The users per fragment (U/F) ratio is a measure of how successful the site has been at connecting users - or getting users to invite their family.
The U/F ratio is an indicator of how likely you are to connect to other users, as well as to how many users you will connect when you do.

viral marketing

Many social genealogy sites use family relationships for viral effect; users are encouraged to invite family members, and they in turn are encouraged to invite their family members.

Vendors regularly publish press releases boasting about their numbers, they pull stunts involving the American president, and set up FaceBook groups to create web buzz around their products and services.

web 2.0 metrics

Social genealogy sites are web 2.0 applications, and all the usual metrics, such as number of active users, time spent on the site, the page interaction quotient, and user retention apply.

Vendors are likely to regard many of these numbers as trade secrets, but retention figure can be estimated from the number of visitors and the number of unique visitors published by sites such as Quantcast.
For social genealogy sites, the P/U ratio is both a rough indicator of user retention and and a more meaningful metric anyway.

network effect

Social genealogy sites are subject to the network effect; the more people have joined a site, the more valuable it becomes.

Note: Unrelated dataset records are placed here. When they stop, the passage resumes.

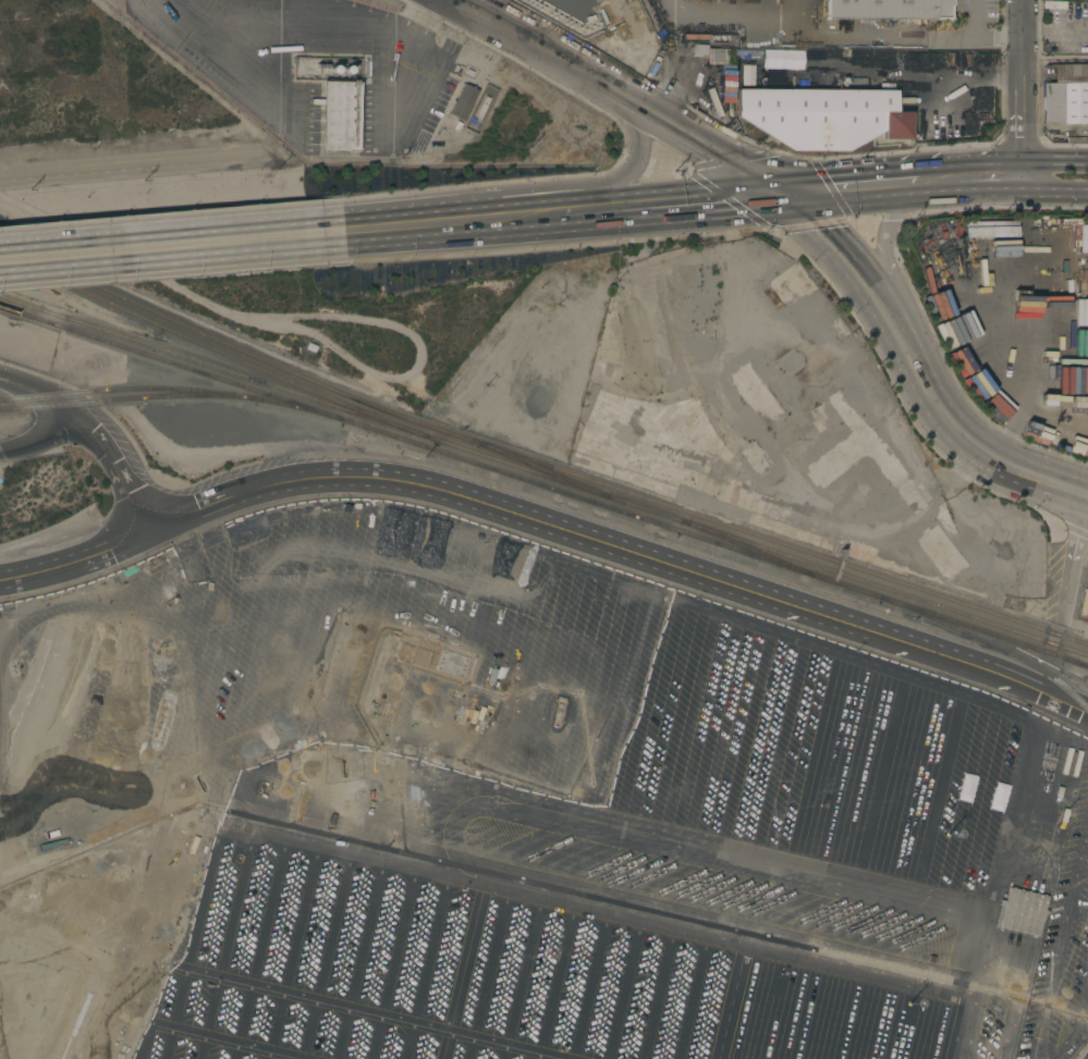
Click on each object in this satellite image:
building: (1053, 4)
road: (476, 9)
building: (886, 9)
road: (806, 13)
road: (736, 16)
road: (972, 18)
road: (913, 35)
building: (1087, 46)
building: (781, 58)
road: (238, 59)
building: (712, 61)
road: (1056, 62)
road: (405, 74)
building: (850, 74)
building: (746, 75)
building: (855, 81)
road: (1024, 81)
road: (969, 82)
building: (1067, 95)
building: (463, 102)
road: (640, 103)
building: (340, 116)
building: (823, 117)
road: (340, 120)
building: (1070, 137)
road: (633, 157)
road: (1015, 162)
road: (888, 168)
road: (808, 183)
traffic signals: (783, 192)
road: (984, 192)
road: (1056, 192)
road: (818, 197)
road: (899, 198)
road: (661, 203)
road: (441, 223)
building: (1023, 226)
building: (989, 229)
building: (1078, 237)
road: (171, 246)
road: (881, 247)
road: (838, 250)
building: (1049, 313)
building: (1073, 342)
railway: (199, 343)
building: (310, 347)
railway: (162, 360)
railway: (200, 361)
road: (1007, 377)
building: (976, 384)
railway: (163, 388)
railway: (126, 398)
road: (96, 429)
road: (957, 431)
road: (1007, 432)
road: (40, 437)
railway: (536, 461)
railway: (544, 469)
road: (230, 493)
road: (1083, 493)
railway: (706, 540)
railway: (744, 542)
railway: (754, 550)
road: (1069, 555)
road: (80, 558)
road: (702, 576)
road: (657, 591)
road: (1073, 623)
railway: (990, 644)
railway: (1076, 663)
building: (1060, 760)
building: (1023, 912)
road: (1077, 916)
road: (1059, 942)
road: (894, 972)
road: (731, 998)
road: (1076, 1028)

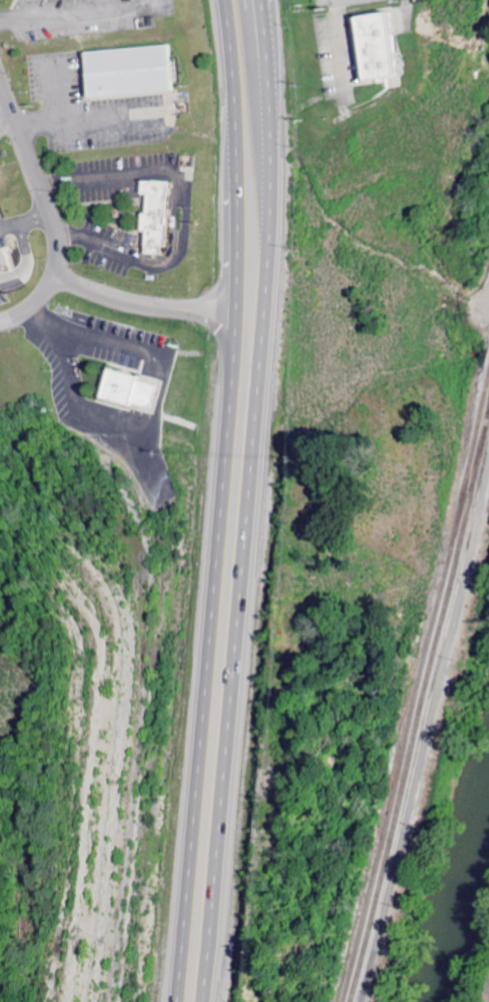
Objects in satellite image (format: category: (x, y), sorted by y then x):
road: (83, 10)
building: (375, 48)
building: (130, 69)
building: (157, 213)
road: (46, 218)
building: (3, 261)
road: (141, 305)
building: (126, 392)
road: (218, 501)
road: (250, 501)
railway: (413, 686)
railway: (418, 708)
road: (426, 741)
river: (472, 931)
building: (488, 1000)
parking lot: (488, 1000)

As it becomes a more valuable resource, more users join the site. They add their data, making the site a yet more valuable resource, and so on. The effect boils down to new users choosing what early users have chosen already. This is a positive feedback loop that ensures that the largest sites grow fastest, that the most popular application become yet more popular.

The network effect rewards early entrants and makes it hard for newcomers to capture even a small share of the market. Hard, but not impossible, as there is a lot vendors can do to affect their own metrics positively.